::: TEXT PROVIDED :::
One of the things I noticed in the news from the UK last week was PM Rishi Sunak’s suggestion that all school students in England should study mathematics to age 18. I’ve emphasized in England because responsibility for education is devolved to the governments of Scotland, Wales and Northern Ireland so what the Prime Minister on this matter says has no bearing outside England.

Anyway, two of the obvious fundamental problems with Sunak’s proposal are:

1. How will making mathematics a compulsory subject at age 16-18 fit within the current system of A-levels, in which most students study only three subjects?
2. Who is going to teach all the extra lessons required when there is already a shortage of STEM teachers?
:::
• WRITTEN EXERCISE:
Using the text on the mathematics-to-18 proposal, answer these:
1. To which governments is responsibility for education devolved?
2. How many subjects do most A-level students study?
3. Of what kind of teacher is there already a shortage?
::: EXCERPTED DATA :::
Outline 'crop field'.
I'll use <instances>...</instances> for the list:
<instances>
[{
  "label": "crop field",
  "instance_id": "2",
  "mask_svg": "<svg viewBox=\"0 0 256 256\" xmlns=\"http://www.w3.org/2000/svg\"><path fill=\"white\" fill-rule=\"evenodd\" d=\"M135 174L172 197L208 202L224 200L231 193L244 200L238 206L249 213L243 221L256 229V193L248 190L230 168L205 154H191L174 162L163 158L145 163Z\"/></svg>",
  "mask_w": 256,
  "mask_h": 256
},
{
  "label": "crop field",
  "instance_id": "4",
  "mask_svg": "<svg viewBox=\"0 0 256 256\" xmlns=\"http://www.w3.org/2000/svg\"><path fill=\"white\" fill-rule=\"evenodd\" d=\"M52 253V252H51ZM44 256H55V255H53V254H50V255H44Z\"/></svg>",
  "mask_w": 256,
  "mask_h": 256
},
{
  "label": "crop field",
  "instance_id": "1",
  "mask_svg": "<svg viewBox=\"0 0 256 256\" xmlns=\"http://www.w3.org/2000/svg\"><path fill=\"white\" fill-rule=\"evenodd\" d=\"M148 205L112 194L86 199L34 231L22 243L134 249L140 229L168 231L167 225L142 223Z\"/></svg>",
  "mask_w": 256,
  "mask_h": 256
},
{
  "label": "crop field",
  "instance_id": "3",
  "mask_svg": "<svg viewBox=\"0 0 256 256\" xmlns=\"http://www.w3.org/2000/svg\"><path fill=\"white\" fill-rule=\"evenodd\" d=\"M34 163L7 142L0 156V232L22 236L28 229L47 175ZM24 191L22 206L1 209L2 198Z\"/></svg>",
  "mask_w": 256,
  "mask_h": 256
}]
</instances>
:::
::: EXCERPTED DATA :::
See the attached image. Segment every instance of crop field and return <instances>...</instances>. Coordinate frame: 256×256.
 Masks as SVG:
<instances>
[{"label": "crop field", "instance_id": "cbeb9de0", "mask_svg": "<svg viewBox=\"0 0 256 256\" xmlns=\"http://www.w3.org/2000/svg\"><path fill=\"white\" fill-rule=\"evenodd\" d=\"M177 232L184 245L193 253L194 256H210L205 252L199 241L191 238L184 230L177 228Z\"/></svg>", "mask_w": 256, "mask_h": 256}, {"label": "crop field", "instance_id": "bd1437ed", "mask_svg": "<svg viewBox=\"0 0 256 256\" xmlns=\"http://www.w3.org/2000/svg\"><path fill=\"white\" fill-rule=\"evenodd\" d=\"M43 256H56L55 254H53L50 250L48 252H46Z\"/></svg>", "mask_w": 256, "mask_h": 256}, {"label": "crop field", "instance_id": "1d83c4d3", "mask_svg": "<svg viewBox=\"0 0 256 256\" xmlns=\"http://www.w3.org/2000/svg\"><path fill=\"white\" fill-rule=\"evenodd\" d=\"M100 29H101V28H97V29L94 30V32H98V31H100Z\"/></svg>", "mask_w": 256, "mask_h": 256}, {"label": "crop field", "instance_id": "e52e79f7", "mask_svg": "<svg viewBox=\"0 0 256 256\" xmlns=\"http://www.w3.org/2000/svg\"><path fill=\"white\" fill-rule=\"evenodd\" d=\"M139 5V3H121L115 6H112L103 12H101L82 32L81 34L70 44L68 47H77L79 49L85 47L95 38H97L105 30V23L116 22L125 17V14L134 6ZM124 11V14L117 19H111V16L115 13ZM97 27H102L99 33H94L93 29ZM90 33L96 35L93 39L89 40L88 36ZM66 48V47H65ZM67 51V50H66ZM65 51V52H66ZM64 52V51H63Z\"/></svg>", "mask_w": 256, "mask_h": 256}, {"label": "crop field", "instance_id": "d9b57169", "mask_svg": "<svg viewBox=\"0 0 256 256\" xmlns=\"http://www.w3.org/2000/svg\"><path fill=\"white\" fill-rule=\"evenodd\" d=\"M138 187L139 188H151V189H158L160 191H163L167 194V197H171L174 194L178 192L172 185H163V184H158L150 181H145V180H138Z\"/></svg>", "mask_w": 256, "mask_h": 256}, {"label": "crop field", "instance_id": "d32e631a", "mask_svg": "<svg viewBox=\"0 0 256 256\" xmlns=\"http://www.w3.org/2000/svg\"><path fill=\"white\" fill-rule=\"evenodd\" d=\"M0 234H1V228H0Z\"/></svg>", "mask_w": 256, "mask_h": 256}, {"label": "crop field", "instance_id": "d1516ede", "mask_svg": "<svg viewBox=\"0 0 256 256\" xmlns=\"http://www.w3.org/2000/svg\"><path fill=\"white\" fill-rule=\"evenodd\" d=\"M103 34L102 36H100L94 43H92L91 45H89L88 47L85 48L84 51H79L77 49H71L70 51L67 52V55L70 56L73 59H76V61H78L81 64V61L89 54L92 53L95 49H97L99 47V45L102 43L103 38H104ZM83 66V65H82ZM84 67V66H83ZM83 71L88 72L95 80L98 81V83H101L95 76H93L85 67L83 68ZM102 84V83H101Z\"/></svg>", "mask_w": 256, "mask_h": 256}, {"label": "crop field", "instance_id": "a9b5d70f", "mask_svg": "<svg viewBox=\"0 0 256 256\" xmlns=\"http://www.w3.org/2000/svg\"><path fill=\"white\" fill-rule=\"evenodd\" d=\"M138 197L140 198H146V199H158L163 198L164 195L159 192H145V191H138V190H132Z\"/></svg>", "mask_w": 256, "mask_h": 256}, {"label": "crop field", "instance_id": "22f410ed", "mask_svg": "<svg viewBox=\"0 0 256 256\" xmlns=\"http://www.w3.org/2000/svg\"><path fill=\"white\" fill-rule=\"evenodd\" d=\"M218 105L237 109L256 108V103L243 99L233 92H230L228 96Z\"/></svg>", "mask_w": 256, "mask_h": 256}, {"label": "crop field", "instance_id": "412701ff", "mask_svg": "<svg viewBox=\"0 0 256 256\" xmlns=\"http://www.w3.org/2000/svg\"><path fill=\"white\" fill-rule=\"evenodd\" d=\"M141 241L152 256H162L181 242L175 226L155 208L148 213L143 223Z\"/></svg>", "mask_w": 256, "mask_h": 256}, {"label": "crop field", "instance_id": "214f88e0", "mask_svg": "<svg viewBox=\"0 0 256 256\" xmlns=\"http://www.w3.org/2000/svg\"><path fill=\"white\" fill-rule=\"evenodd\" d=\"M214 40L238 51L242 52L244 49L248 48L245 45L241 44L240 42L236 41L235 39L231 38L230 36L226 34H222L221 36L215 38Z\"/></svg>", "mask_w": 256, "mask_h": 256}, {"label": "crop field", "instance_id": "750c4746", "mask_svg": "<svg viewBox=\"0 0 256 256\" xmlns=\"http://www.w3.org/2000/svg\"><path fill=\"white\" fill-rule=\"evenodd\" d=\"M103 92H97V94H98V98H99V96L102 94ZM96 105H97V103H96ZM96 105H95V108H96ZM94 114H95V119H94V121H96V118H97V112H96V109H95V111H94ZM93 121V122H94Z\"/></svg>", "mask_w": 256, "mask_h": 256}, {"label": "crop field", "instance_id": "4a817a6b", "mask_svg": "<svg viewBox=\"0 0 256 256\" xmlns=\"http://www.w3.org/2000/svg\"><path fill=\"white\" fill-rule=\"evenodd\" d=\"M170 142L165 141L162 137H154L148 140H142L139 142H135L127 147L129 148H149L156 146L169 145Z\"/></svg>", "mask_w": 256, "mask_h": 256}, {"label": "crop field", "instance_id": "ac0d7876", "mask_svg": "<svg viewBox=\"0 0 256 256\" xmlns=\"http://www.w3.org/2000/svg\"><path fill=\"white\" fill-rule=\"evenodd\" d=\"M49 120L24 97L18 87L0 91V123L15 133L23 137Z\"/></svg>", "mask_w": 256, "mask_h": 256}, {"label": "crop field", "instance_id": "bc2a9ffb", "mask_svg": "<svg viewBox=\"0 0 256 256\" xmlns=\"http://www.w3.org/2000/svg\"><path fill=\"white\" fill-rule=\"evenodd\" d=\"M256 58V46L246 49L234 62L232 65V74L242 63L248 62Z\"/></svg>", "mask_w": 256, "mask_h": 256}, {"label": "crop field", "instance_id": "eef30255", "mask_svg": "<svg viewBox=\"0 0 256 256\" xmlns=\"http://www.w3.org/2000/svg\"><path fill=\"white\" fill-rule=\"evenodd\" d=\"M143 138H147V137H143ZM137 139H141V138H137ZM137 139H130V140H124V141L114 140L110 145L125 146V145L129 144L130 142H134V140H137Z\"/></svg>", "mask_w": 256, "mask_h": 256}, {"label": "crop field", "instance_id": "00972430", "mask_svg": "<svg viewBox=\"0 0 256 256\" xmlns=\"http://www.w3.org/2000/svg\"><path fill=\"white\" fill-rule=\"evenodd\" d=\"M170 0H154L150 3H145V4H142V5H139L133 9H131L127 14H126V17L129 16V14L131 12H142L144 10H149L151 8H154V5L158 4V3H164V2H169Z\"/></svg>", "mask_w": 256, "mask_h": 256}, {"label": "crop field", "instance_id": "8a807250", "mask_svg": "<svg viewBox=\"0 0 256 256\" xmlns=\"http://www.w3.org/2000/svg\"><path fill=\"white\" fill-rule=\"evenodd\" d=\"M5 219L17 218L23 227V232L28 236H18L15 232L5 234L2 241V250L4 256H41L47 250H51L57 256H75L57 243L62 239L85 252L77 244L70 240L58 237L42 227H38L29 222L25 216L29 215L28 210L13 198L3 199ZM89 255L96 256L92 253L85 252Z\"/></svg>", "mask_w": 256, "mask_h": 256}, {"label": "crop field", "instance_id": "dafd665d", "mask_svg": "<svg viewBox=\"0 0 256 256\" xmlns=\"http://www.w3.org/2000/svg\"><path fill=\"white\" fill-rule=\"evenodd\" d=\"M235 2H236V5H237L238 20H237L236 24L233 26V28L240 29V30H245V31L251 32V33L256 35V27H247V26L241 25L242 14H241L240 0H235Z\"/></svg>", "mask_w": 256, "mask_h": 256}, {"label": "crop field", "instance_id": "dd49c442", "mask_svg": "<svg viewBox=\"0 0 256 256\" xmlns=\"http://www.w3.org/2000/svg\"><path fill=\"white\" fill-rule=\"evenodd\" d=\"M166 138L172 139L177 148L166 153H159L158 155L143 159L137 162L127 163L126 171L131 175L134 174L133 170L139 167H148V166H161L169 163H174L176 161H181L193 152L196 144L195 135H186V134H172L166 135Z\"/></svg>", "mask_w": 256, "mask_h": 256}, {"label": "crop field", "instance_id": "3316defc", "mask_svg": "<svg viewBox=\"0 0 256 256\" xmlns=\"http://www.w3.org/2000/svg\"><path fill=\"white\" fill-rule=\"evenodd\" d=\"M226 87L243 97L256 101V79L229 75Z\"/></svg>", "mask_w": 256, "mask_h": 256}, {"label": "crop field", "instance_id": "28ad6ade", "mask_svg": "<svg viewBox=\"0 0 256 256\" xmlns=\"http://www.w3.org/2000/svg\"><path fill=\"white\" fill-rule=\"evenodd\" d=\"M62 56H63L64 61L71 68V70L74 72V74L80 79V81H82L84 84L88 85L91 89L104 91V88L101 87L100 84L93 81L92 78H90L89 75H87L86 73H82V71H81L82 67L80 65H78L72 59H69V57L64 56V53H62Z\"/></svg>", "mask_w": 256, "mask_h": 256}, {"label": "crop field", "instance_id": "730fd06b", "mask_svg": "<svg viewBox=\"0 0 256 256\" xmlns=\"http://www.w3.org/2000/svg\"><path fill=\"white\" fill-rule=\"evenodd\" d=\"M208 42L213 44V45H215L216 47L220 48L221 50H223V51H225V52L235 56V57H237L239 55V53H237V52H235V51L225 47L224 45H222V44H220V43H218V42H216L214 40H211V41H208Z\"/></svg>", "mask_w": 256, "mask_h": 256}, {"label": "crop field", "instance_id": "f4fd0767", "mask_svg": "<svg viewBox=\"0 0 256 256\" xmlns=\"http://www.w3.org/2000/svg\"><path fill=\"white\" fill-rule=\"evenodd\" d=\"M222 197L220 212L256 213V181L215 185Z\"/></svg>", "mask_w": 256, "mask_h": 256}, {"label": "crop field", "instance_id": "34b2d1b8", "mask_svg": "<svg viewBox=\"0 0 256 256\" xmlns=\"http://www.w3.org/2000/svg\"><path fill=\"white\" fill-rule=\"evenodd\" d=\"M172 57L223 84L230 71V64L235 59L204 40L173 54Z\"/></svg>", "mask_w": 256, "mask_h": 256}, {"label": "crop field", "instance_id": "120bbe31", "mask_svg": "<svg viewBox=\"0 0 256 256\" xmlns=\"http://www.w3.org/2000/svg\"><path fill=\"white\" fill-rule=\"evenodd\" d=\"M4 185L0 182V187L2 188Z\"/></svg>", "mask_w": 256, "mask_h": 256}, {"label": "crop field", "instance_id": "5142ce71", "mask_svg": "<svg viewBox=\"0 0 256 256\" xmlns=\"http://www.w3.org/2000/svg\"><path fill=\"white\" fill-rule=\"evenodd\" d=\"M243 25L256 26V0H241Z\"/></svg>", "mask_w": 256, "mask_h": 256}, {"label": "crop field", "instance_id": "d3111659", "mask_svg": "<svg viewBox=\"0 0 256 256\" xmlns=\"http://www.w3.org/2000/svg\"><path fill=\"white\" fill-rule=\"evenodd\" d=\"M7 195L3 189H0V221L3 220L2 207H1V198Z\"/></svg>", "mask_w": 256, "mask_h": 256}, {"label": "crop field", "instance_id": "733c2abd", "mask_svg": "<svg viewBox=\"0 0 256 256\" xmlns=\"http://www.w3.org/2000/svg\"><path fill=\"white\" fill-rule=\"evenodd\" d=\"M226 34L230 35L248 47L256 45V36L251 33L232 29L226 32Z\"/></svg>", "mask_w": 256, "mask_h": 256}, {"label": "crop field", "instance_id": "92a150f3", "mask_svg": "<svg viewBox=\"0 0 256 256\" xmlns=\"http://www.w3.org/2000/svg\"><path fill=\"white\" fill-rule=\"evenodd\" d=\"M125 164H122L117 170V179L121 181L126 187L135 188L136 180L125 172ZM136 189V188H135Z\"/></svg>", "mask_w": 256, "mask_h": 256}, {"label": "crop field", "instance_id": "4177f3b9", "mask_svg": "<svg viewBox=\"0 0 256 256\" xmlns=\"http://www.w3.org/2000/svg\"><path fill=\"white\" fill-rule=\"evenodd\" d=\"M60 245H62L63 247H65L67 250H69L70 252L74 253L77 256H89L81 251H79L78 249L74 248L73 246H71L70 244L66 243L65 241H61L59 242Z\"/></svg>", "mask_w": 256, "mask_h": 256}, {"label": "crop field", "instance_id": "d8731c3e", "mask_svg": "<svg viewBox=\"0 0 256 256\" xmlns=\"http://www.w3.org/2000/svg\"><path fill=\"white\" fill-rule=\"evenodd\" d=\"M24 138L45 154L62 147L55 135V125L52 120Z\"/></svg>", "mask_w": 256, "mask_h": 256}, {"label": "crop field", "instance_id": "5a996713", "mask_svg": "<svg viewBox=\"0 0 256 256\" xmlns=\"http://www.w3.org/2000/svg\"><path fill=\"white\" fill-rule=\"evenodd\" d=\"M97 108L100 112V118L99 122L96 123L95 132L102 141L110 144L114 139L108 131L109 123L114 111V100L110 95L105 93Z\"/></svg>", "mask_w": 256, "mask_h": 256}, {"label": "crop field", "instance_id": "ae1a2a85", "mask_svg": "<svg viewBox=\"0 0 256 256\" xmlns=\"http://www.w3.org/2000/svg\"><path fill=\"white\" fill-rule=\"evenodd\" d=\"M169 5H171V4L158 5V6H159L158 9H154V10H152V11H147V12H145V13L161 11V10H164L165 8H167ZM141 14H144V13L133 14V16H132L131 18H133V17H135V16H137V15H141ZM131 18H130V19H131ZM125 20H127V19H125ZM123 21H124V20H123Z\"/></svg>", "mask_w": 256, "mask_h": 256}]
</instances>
:::
• SOLUTION TO THIS EXERCISE:
1. The governments of Scotland, Wales and Northern Ireland
2. Three
3. STEM teachers